▸ Assignment:
The answer must consist of every line below that holds the word "reflect".

Record extracts Block Start

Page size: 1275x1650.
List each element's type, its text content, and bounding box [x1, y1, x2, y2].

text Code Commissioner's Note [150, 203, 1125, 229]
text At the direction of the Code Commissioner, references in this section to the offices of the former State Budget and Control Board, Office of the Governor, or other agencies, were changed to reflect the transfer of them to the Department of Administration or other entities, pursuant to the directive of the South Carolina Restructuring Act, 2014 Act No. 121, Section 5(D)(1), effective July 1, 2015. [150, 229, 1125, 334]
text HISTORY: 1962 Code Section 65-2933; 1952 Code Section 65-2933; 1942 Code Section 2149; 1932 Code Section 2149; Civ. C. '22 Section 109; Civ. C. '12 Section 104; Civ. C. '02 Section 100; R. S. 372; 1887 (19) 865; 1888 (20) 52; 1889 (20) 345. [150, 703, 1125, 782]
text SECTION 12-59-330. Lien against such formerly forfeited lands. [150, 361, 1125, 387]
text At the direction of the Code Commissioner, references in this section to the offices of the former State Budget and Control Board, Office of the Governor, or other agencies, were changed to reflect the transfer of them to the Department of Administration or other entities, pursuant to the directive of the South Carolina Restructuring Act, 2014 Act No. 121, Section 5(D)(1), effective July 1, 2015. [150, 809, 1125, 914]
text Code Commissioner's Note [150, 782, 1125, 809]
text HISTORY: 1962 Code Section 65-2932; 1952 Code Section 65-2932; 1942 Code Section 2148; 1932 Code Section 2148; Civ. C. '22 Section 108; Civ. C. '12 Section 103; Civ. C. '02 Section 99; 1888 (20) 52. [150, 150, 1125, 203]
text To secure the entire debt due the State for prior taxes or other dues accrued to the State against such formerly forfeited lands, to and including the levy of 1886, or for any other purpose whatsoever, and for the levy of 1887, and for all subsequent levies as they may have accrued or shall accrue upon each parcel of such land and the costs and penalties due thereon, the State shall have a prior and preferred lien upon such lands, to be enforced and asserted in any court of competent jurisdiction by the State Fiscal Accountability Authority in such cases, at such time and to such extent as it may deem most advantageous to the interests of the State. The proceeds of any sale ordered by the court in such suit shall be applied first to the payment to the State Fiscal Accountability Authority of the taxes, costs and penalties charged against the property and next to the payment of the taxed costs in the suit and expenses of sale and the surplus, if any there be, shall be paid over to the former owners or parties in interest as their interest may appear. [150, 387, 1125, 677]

Record extracts Block End

▸ Task answer:
text At the direction of the Code Commissioner, references in this section to the offices of the former State Budget and Control Board, Office of the Governor, or other agencies, were changed to reflect the transfer of them to the Department of Administration or other entities, pursuant to the directive of the South Carolina Restructuring Act, 2014 Act No. 121, Section 5(D)(1), effective July 1, 2015. [150, 229, 1125, 334]
text At the direction of the Code Commissioner, references in this section to the offices of the former State Budget and Control Board, Office of the Governor, or other agencies, were changed to reflect the transfer of them to the Department of Administration or other entities, pursuant to the directive of the South Carolina Restructuring Act, 2014 Act No. 121, Section 5(D)(1), effective July 1, 2015. [150, 809, 1125, 914]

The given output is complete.